#### Exercise directions
What is needed here is every line of the records that includes "nose".

#### Task inputs
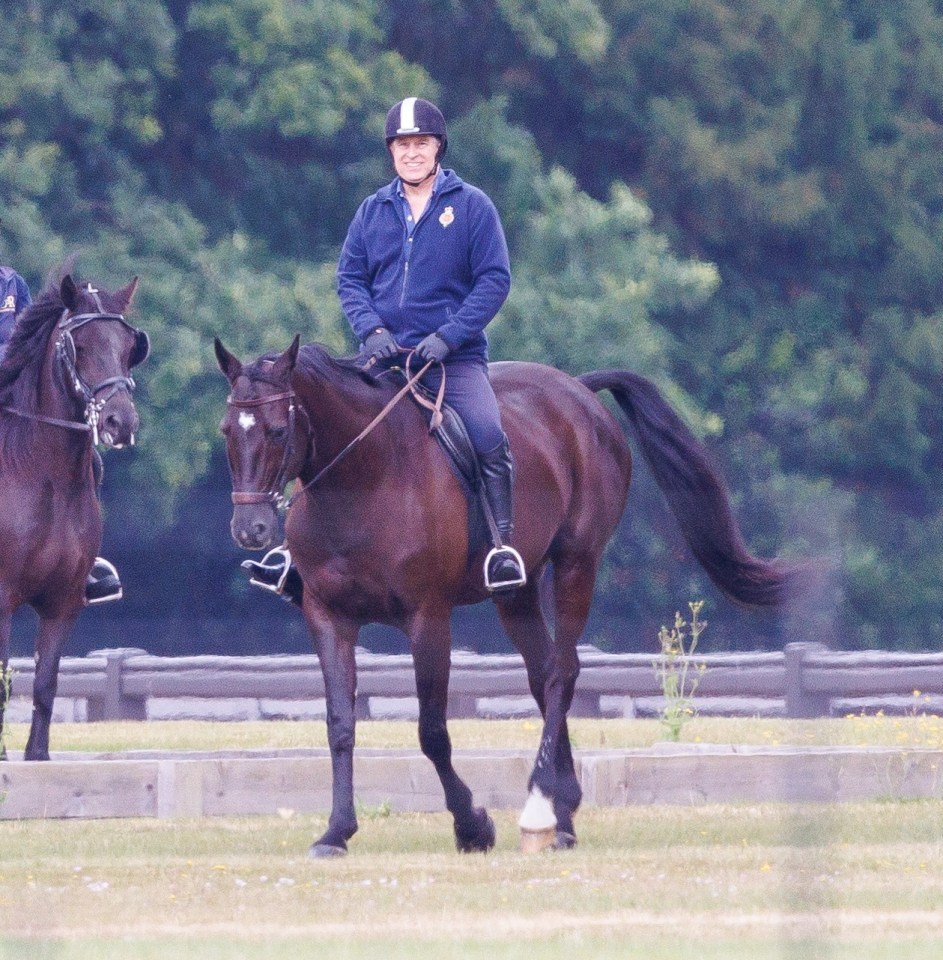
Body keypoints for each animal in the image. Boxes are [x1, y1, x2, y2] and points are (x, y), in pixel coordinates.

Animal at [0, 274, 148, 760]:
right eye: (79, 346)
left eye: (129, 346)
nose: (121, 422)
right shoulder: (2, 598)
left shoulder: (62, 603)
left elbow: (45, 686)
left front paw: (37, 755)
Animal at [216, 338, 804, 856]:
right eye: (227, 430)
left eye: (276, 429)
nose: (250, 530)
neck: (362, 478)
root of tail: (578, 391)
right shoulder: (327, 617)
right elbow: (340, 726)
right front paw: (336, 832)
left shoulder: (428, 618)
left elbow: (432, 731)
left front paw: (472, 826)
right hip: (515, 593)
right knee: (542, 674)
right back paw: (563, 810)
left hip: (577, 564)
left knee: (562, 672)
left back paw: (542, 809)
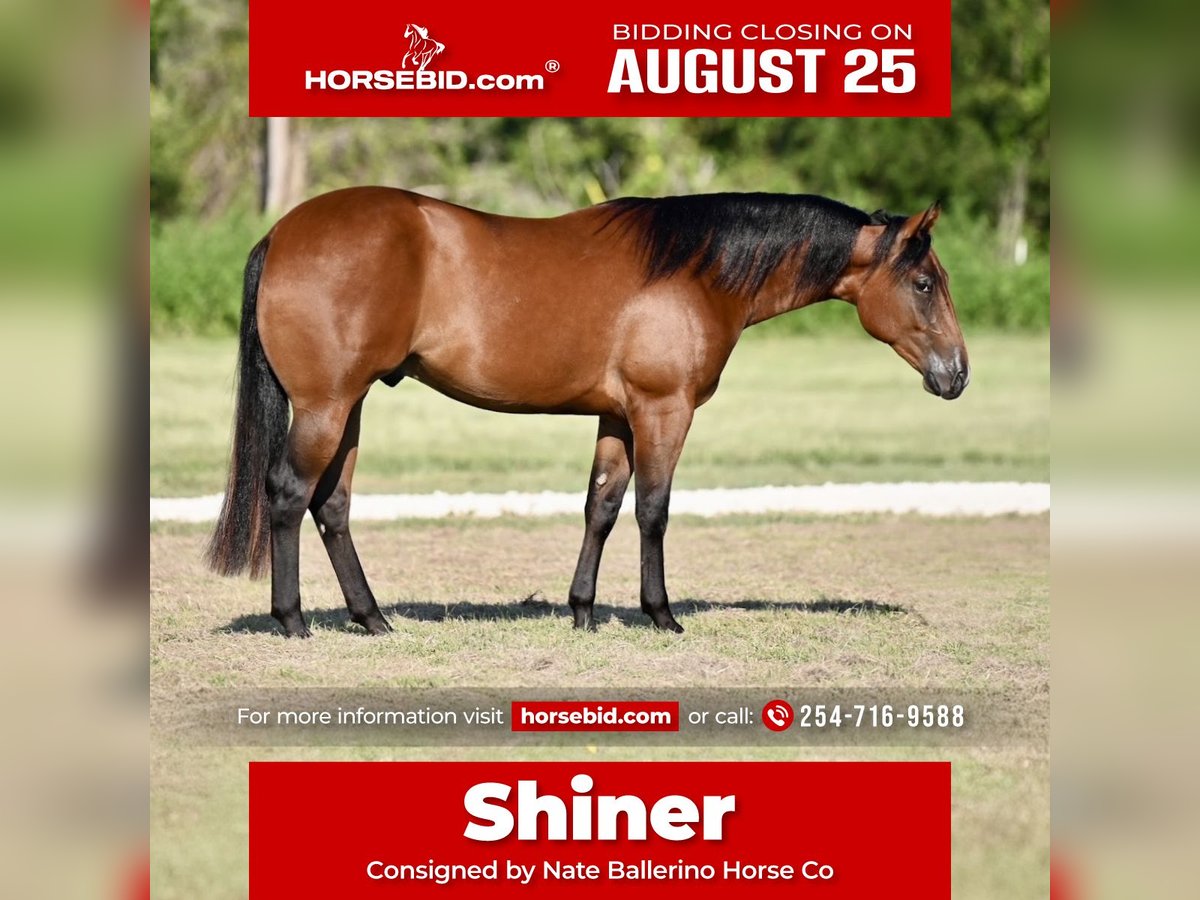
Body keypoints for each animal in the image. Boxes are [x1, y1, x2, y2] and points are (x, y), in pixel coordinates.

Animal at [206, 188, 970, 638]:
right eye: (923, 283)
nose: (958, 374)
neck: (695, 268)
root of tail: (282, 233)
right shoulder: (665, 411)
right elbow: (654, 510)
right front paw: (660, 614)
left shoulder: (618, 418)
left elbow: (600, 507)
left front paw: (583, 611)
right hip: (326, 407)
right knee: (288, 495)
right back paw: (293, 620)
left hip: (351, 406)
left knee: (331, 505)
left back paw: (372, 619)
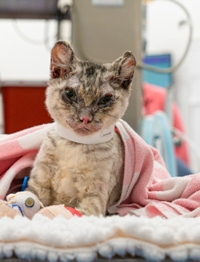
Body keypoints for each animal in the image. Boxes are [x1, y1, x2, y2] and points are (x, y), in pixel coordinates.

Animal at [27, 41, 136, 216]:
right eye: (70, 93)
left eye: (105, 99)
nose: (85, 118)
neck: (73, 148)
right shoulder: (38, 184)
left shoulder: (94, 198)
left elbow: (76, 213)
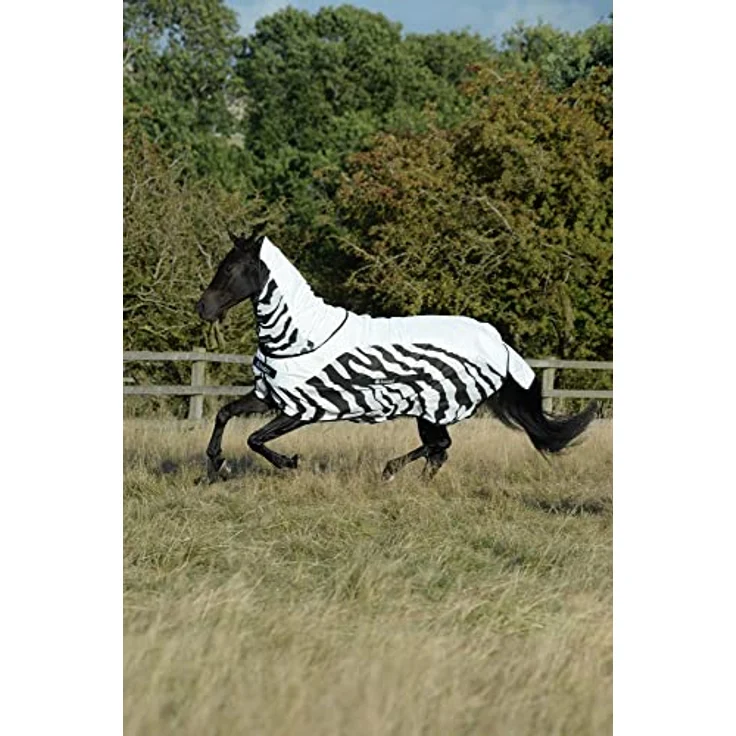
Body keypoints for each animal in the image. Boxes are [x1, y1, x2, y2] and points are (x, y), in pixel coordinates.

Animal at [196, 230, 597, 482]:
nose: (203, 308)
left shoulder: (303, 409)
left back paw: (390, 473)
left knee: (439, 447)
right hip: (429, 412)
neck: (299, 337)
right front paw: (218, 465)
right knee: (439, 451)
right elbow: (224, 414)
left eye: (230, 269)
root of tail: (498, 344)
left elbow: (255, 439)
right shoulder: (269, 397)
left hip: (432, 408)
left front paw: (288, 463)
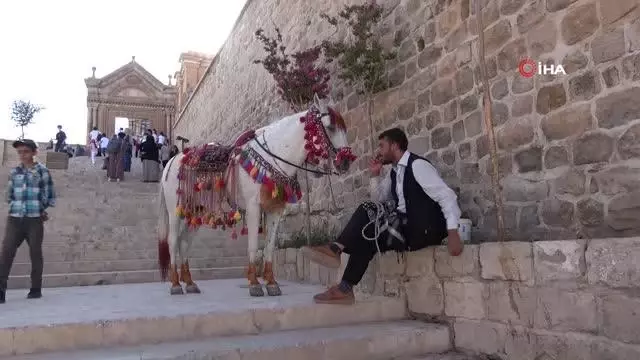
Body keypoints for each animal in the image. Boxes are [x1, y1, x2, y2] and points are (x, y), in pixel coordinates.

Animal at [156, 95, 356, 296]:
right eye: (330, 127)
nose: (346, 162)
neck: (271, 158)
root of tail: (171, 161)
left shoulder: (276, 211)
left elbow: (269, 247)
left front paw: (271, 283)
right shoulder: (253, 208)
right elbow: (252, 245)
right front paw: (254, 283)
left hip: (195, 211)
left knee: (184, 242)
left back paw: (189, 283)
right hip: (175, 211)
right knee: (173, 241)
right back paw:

* * *

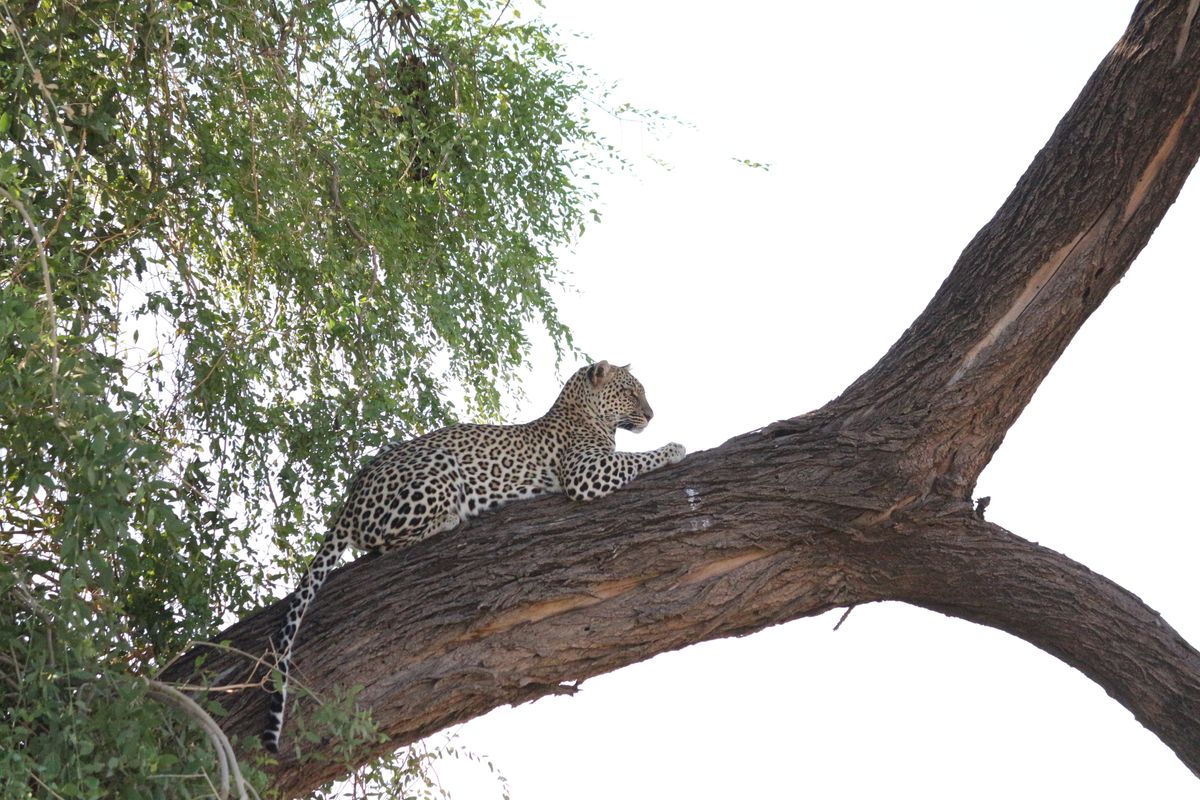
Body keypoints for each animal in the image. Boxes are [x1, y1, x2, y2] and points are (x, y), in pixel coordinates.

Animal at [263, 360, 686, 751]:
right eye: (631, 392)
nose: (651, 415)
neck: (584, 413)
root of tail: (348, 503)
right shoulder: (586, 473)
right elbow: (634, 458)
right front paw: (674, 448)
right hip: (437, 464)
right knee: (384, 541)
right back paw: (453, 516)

* * *

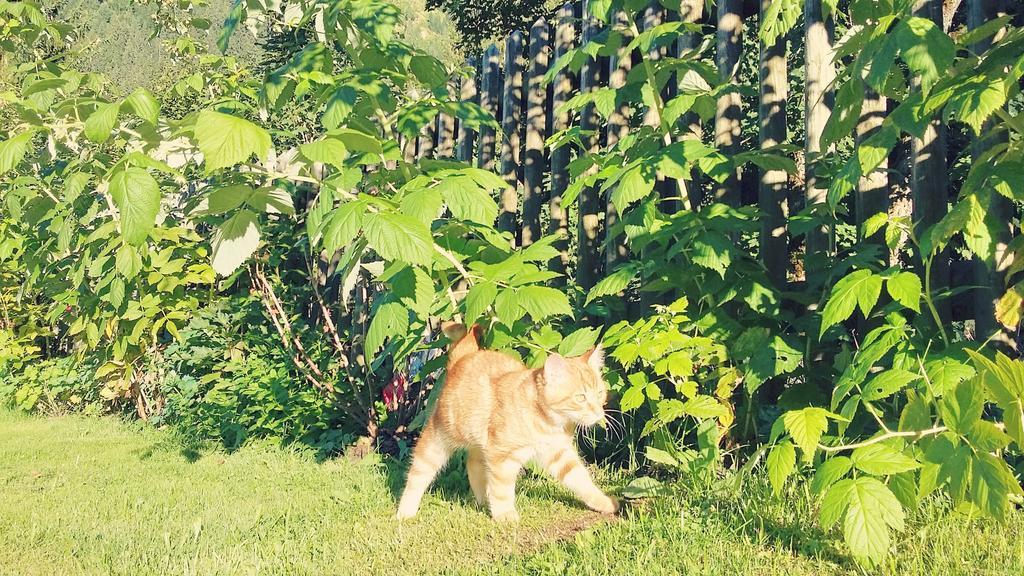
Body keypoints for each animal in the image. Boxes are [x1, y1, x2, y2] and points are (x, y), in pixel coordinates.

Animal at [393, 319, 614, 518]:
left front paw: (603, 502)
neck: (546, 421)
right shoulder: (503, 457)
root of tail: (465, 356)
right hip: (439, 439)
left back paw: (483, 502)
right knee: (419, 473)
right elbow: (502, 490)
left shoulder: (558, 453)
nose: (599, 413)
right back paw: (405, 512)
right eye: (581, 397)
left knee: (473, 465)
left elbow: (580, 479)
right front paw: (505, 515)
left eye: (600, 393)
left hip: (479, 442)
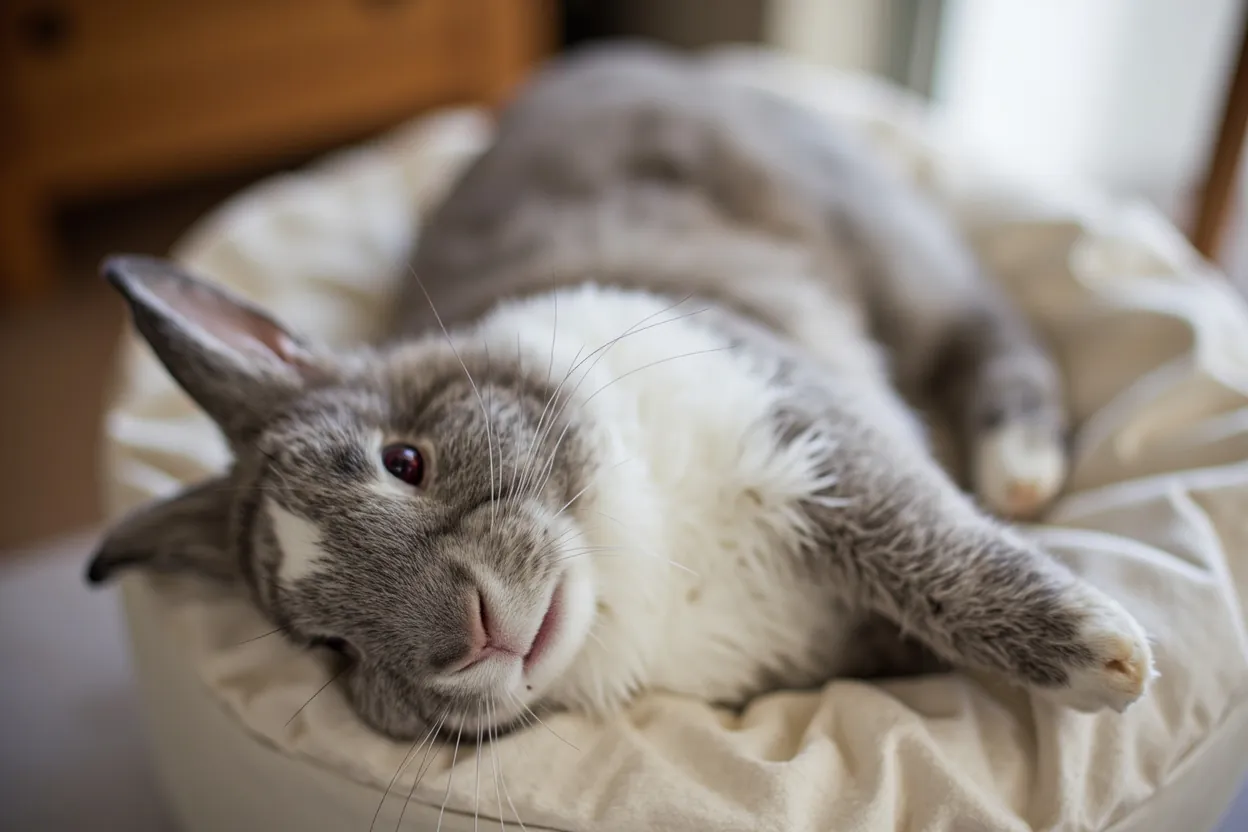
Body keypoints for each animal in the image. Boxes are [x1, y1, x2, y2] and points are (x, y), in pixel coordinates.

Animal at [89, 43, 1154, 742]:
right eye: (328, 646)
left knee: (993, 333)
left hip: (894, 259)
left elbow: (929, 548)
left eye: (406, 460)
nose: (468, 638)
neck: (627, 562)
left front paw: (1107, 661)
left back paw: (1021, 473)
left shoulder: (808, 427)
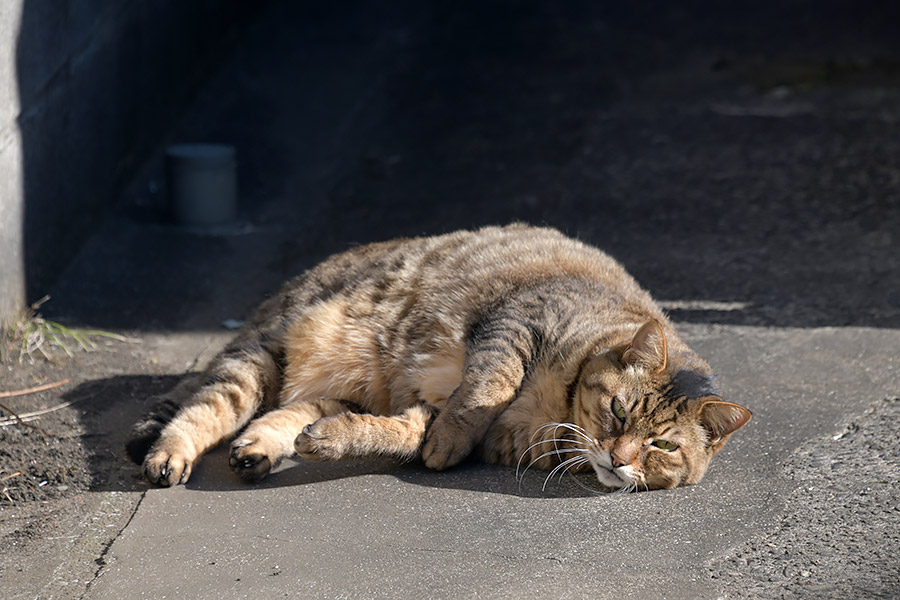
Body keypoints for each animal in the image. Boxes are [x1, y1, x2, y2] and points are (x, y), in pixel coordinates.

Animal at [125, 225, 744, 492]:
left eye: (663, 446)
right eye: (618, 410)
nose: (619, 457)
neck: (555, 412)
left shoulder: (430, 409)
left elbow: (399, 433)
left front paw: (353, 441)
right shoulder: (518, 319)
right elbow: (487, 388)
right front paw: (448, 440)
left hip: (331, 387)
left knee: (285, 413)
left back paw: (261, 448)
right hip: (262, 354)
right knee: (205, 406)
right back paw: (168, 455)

#### Solution to this exercise
nose: (121, 422)
nose: (250, 530)
nose: (958, 374)
nose: (85, 118)
nose: (203, 308)
nose: (346, 162)
nose: (651, 415)
nose: (599, 413)
nose: (468, 638)
nose: (619, 457)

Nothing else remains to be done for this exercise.